What is needed here is an exact printout of the data, with no pictures included.

⁂

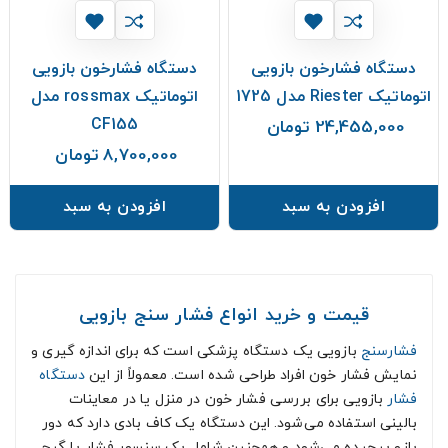
دستگاه فشارخون بازویی
دستگاه فشارخون بازویی
اتوماتیک Riester مدل 1725
اتوماتیک rossmax مدل
CF155
24,455,000 تومان
قیمت
8,700,000 تومان
قیمت
افزودن به سبد
افزودن به سبد
قیمت و خرید انواع فشار سنج بازویی
فشارسنج
بازویی یک دستگاه پزشکی است که برای اندازه گیری و
نمایش فشار خون افراد طراحی شده است. معمولاً از این
دستگاه
فشار
بازویی برای بررسی فشار خون در منزل یا در معاینات
بالینی استفاده می‌شود. این دستگاه یک کاف بادی دارد که دور
بازو پیچیده می‌شود و همچنین شامل یک سنسور فشار یا گیج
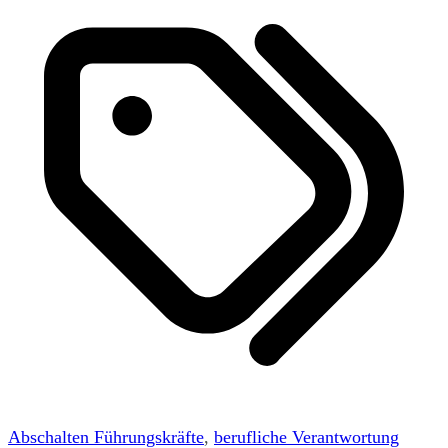
Abschalten Führungskräfte
,
berufliche Verantwortung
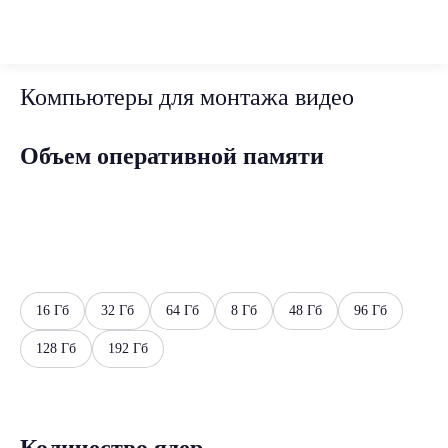
Компьютеры для монтажа видео
Объем оперативной памяти
16 Гб
32 Гб
64 Гб
8 Гб
48 Гб
96 Гб
128 Гб
192 Гб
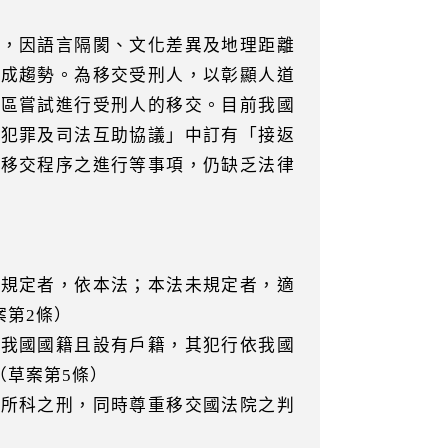
刑，因語言隔閡、文化差異及地理距離
已成趨勢。為移交受刑人，以彰顯人道
地區嘗試進行受刑人的移交。目前我國
擊犯罪及司法互助協議」中訂有「接返
、移交程序之進行等事項，仍缺乏法律
未規定者，依本法；本法未規定者，適
案第2條）
具我國國籍且設有戶籍，其犯行依我國
（草案第5條）
律所科之刑，同時尊重移交國法院之判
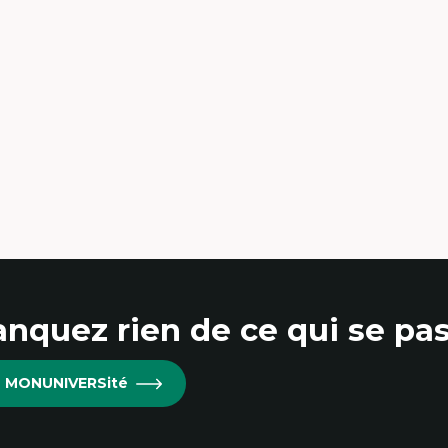
nquez rien de ce qui se pas
re MONUNIVERSité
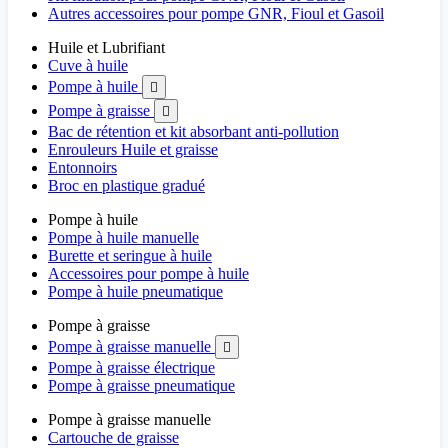
Autres accessoires pour pompe GNR, Fioul et Gasoil
Huile et Lubrifiant
Cuve à huile
Pompe à huile

Pompe à graisse

Bac de rétention et kit absorbant anti-pollution
Enrouleurs Huile et graisse
Entonnoirs
Broc en plastique gradué
Pompe à huile
Pompe à huile manuelle
Burette et seringue à huile
Accessoires pour pompe à huile
Pompe à huile pneumatique
Pompe à graisse
Pompe à graisse manuelle

Pompe à graisse électrique
Pompe à graisse pneumatique
Pompe à graisse manuelle
Cartouche de graisse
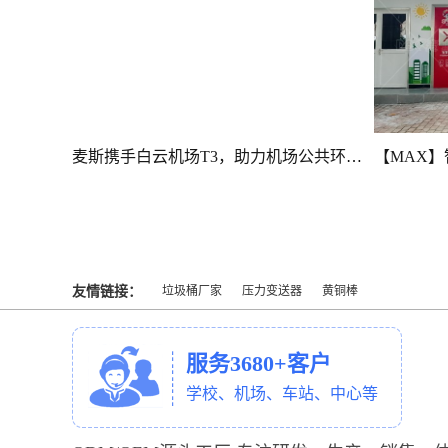
麦斯携手白云机场T3，助力机场公共环境品质提升
友情链接：
垃圾桶厂家
压力变送器
黄铜棒
服务3680+客户
学校、机场、车站、中心等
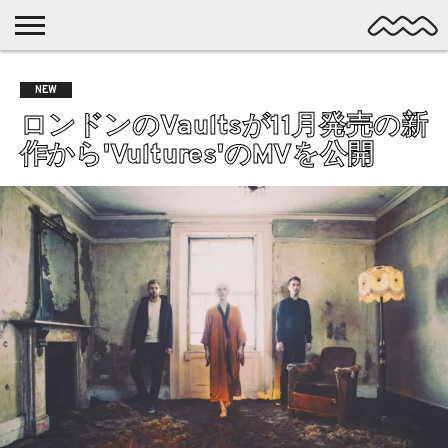
NICHE
MUSIC
LATEST
SPOTLIGHT
NYP
DISCOVERY
NEW
ROCK
POSTS
/ DL
POP
ロンドンのVaultsが11月発売の新
ALTERNATIVE
作から'Vultures'のMVを公開
ELECTRONIC
SSW
FOLK
PSYCH
DREAMPOP
POSTPUNK
LO-
FI
GARAGE
EXPERIMENTAL
SYNTHPOP
PUNK
SHOEGAZE
SOUL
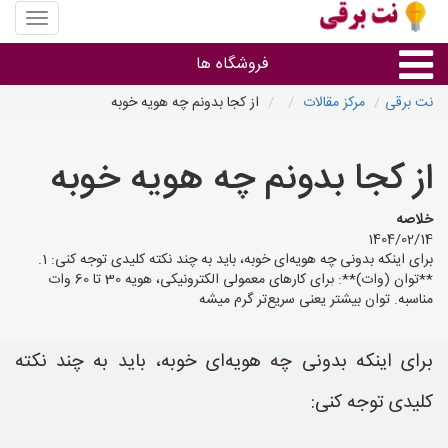
منوی
سایت
نت
فروشگاه ها
برقی
نت برقی
مرکز مقالات
از کجا بدونم چه هویه خوبه
روشنایی و نورپردازی
از کجا بدونم چه هویه خوبه
سایر گروه ها
خلاصه
1404/02/14
فروشنده های لوازم برقی
برای اینکه بدونی چه هویه‌ای خوبه، باید به چند نکته کلیدی توجه کنی: 1.
**توان (وات)**: برای کارهای معمولی الکترونیکی، هویه 30 تا 60 وات
مناسبه. توان بیشتر یعنی سریع‌تر گرم میشه
برای اینکه بدونی چه هویه‌ای خوبه، باید به چند نکته
کلیدی توجه کنی:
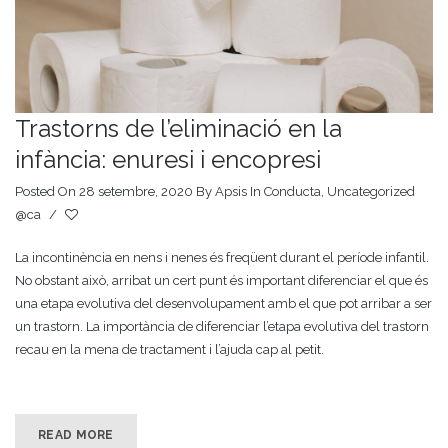
Trastorns de l’eliminació en la
infància: enuresi i encopresi
Posted On 28 setembre, 2020
By
Apsis
In
Conducta
,
Uncategorized
@ca
/
La incontinència en nens i nenes és freqüent durant el període infantil.
No obstant això, arribat un cert punt és important diferenciar el que és
una etapa evolutiva del desenvolupament amb el que pot arribar a ser
un trastorn. La importància de diferenciar l’etapa evolutiva del trastorn
recau en la mena de tractament i l’ajuda cap al petit.
READ MORE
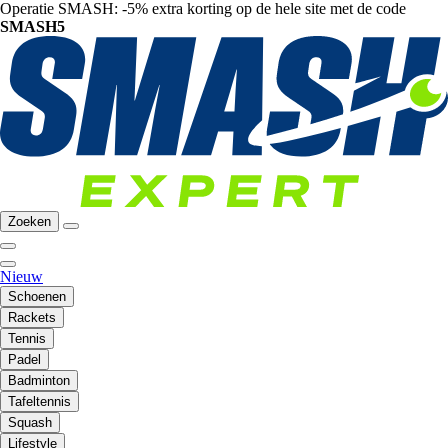
Operatie SMASH: -5% extra korting op de hele site met de code
SMASH5
Zoeken
Nieuw
Schoenen
Rackets
Tennis
Padel
Badminton
Tafeltennis
Squash
Lifestyle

⁂

(Written reply)
دستگاه فشارخون بازویی
دستگاه فشارخون بازویی
اتوماتیک Riester مدل 1725
اتوماتیک rossmax مدل
CF155
24,455,000 تومان
قیمت
8,700,000 تومان
قیمت
افزودن به سبد
افزودن به سبد
قیمت و خرید انواع فشار سنج بازویی
فشارسنج
بازویی یک دستگاه پزشکی است که برای اندازه گیری و
نمایش فشار خون افراد طراحی شده است. معمولاً از این
دستگاه
فشار
بازویی برای بررسی فشار خون در منزل یا در معاینات
بالینی استفاده می‌شود. این دستگاه یک کاف بادی دارد که دور
بازو پیچیده می‌شود و همچنین شامل یک سنسور فشار یا گیج
Abschalten Führungskräfte
,
berufliche Verantwortung
Компьютеры для монтажа видео
Объем оперативной памяти
16 Гб
32 Гб
64 Гб
8 Гб
48 Гб
96 Гб
128 Гб
192 Гб
刑，因語言隔閡、文化差異及地理距離
已成趨勢。為移交受刑人，以彰顯人道
地區嘗試進行受刑人的移交。目前我國
擊犯罪及司法互助協議」中訂有「接返
、移交程序之進行等事項，仍缺乏法律
未規定者，依本法；本法未規定者，適
案第2條）
具我國國籍且設有戶籍，其犯行依我國
（草案第5條）
律所科之刑，同時尊重移交國法院之判
nquez rien de ce qui se pas
re MONUNIVERSité
Autres accessoires pour pompe GNR, Fioul et Gasoil
Huile et Lubrifiant
Cuve à huile
Pompe à huile

Pompe à graisse

Bac de rétention et kit absorbant anti-pollution
Enrouleurs Huile et graisse
Entonnoirs
Broc en plastique gradué
Pompe à huile
Pompe à huile manuelle
Burette et seringue à huile
Accessoires pour pompe à huile
Pompe à huile pneumatique
Pompe à graisse
Pompe à graisse manuelle

Pompe à graisse électrique
Pompe à graisse pneumatique
Pompe à graisse manuelle
Cartouche de graisse
麦斯携手白云机场T3，助力机场公共环境品质提升
友情链接：
垃圾桶厂家
压力变送器
黄铜棒
服务3680+客户
学校、机场、车站、中心等
NICHE
MUSIC
LATEST
SPOTLIGHT
NYP
DISCOVERY
NEW
ROCK
POSTS
/ DL
POP
ロンドンのVaultsが11月発売の新
ALTERNATIVE
作から'Vultures'のMVを公開
ELECTRONIC
SSW
FOLK
PSYCH
DREAMPOP
POSTPUNK
LO-
FI
GARAGE
EXPERIMENTAL
SYNTHPOP
PUNK
SHOEGAZE
SOUL
منوی
سایت
نت
فروشگاه ها
برقی
نت برقی
مرکز مقالات
از کجا بدونم چه هویه خوبه
روشنایی و نورپردازی
از کجا بدونم چه هویه خوبه
سایر گروه ها
خلاصه
1404/02/14
فروشنده های لوازم برقی
برای اینکه بدونی چه هویه‌ای خوبه، باید به چند نکته کلیدی توجه کنی: 1.
**توان (وات)**: برای کارهای معمولی الکترونیکی، هویه 30 تا 60 وات
مناسبه. توان بیشتر یعنی سریع‌تر گرم میشه
برای اینکه بدونی چه هویه‌ای خوبه، باید به چند نکته
کلیدی توجه کنی:
Trastorns de l’eliminació en la
infància: enuresi i encopresi
Posted On 28 setembre, 2020
By
Apsis
In
Conducta
,
Uncategorized
@ca
/
La incontinència en nens i nenes és freqüent durant el període infantil.
No obstant això, arribat un cert punt és important diferenciar el que és
una etapa evolutiva del desenvolupament amb el que pot arribar a ser
un trastorn. La importància de diferenciar l’etapa evolutiva del trastorn
recau en la mena de tractament i l’ajuda cap al petit.
READ MORE
Operatie SMASH: -5% extra korting op de hele site met de code
SMASH5
Zoeken
Nieuw
Schoenen
Rackets
Tennis
Padel
Badminton
Tafeltennis
Squash
Lifestyle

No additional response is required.